Another unnamed officer told a Cologne newspaper that 14 of those questioned on the night were from Syria and one from Afghanistan.

‘That’s the truth, though it hurts to say it,’ he added. ‘They had definitely only been in Germany for a few days or weeks.’

The BBC reports that Merkel is planning to tighten the deportation policy on “immigrants” who commit crimes and those who are on probation.

Mrs Merkel, speaking after a meeting of her Christian Democrat party leadership in Mainz, proposed tightening the law on denying the right of asylum for those who have committed crimes.Under the new plans, those on probation could be deported too.

“When crimes are committed, and people place themselves outside the law… there must be consequences,” she told reporters after the meeting.Under current German laws, asylum seekers are only forcibly sent back if they have been sentenced to at least three years’ imprisonment, and providing their lives are not at risk in their countries of origin.

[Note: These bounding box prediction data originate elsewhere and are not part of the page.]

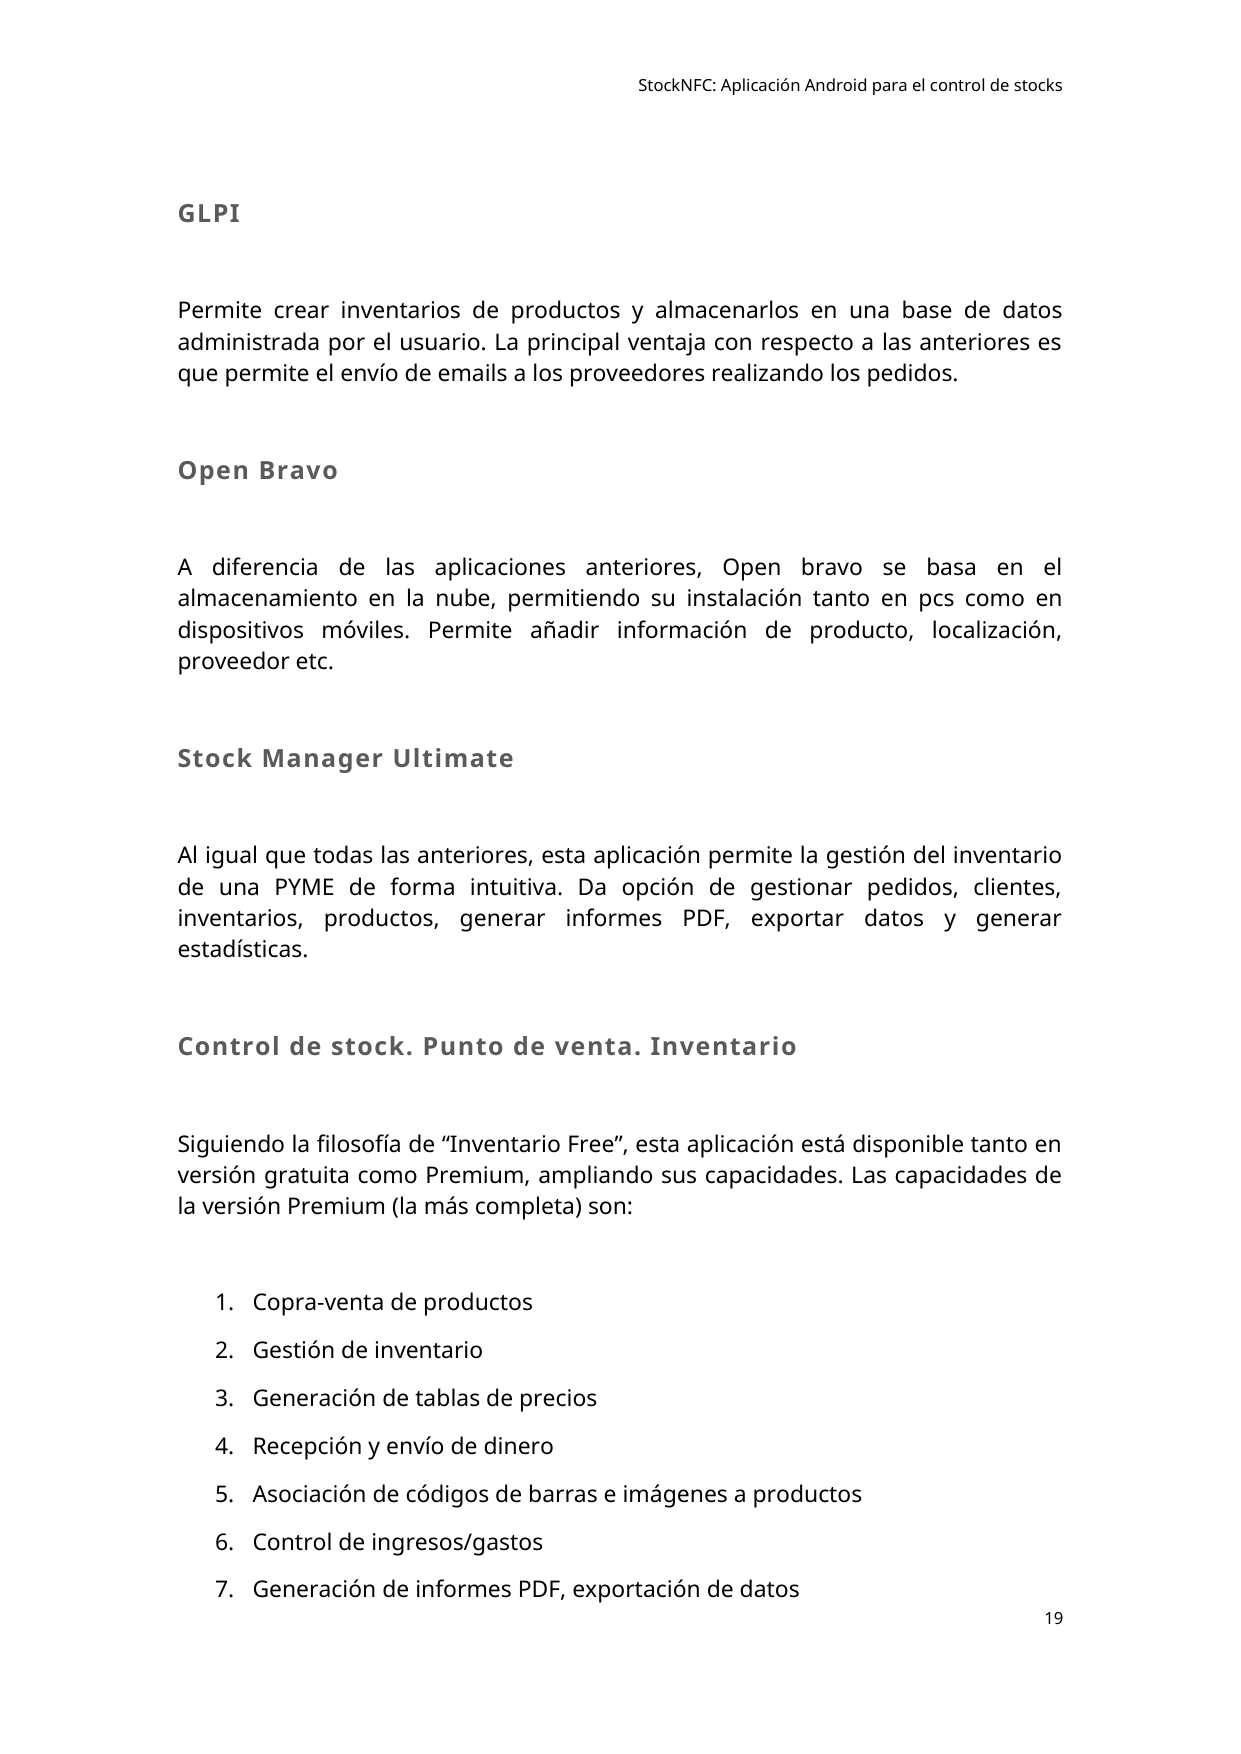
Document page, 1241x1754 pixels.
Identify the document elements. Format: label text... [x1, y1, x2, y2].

text Permite crear inventarios de productos y almacenarlos en una base de datos administrada por el usuario. La principal ventaja con respecto a las anteriores es que permite el envío de emails a los proveedores realizando los pedidos. [177, 294, 1063, 388]
text GLPI [177, 196, 1063, 229]
list Recepción y envío de dinero [215, 1430, 1063, 1461]
text Control de stock. Punto de venta. Inventario [177, 1029, 1063, 1063]
text Siguiendo la filosofía de “Inventario Free”, esta aplicación está disponible tanto en versión gratuita como Premium, ampliando sus capacidades. Las capacidades de la versión Premium (la más completa) son: [177, 1128, 1063, 1221]
text Stock Manager Ultimate [177, 741, 1063, 775]
list Generación de informes PDF, exportación de datos [215, 1573, 1063, 1605]
list Copra-venta de productos [215, 1286, 1063, 1317]
text A diferencia de las aplicaciones anteriores, Open bravo se basa en el almacenamiento en la nube, permitiendo su instalación tanto en pcs como en dispositivos móviles. Permite añadir información de producto, localización, proveedor etc. [177, 551, 1063, 676]
list Asociación de códigos de barras e imágenes a productos [215, 1478, 1063, 1509]
list Gestión de inventario [215, 1334, 1063, 1365]
text Al igual que todas las anteriores, esta aplicación permite la gestión del inventario de una PYME de forma intuitiva. Da opción de gestionar pedidos, clientes, inventarios, productos, generar informes PDF, exportar datos y generar estadísticas. [177, 839, 1063, 964]
list Generación de tablas de precios [215, 1382, 1063, 1413]
text Open Bravo [177, 452, 1063, 487]
list Control de ingresos/gastos [215, 1526, 1063, 1557]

Addressing Merkel’s growing political challenges, the BBC writes:

Angela Merkel’s challenge is to reassure an increasingly pessimistic public that she has a long-term plan. The chancellor showed compassion when she welcomed more than a million refugees and migrants into Germany in 2015. Now she is under pressure to make clear there are limits to German tolerance.Anti-immigration campaigners have seized on the Cologne incident as an example of what they see as the failure of the country’s asylum policy. The prominence of the far-right Pegida movement was fading. It is now using the attacks as a propaganda tool.On the other side of what is a widening chasm, established Islamic groups here have expressed fears that the actions of a few may jeopardise the future of many.With tension rising and tolerance waning, Germany’s doors remain open, but many here are increasingly asking: For how long and at what cost?

Merkel may have been Time‘s “Person of the Year” for 2015 for—in no small part—her reckless and incompetent policies regarding refugees, but it looks like 2016 will be more than a bit challenging for her political life and her disastrous policies.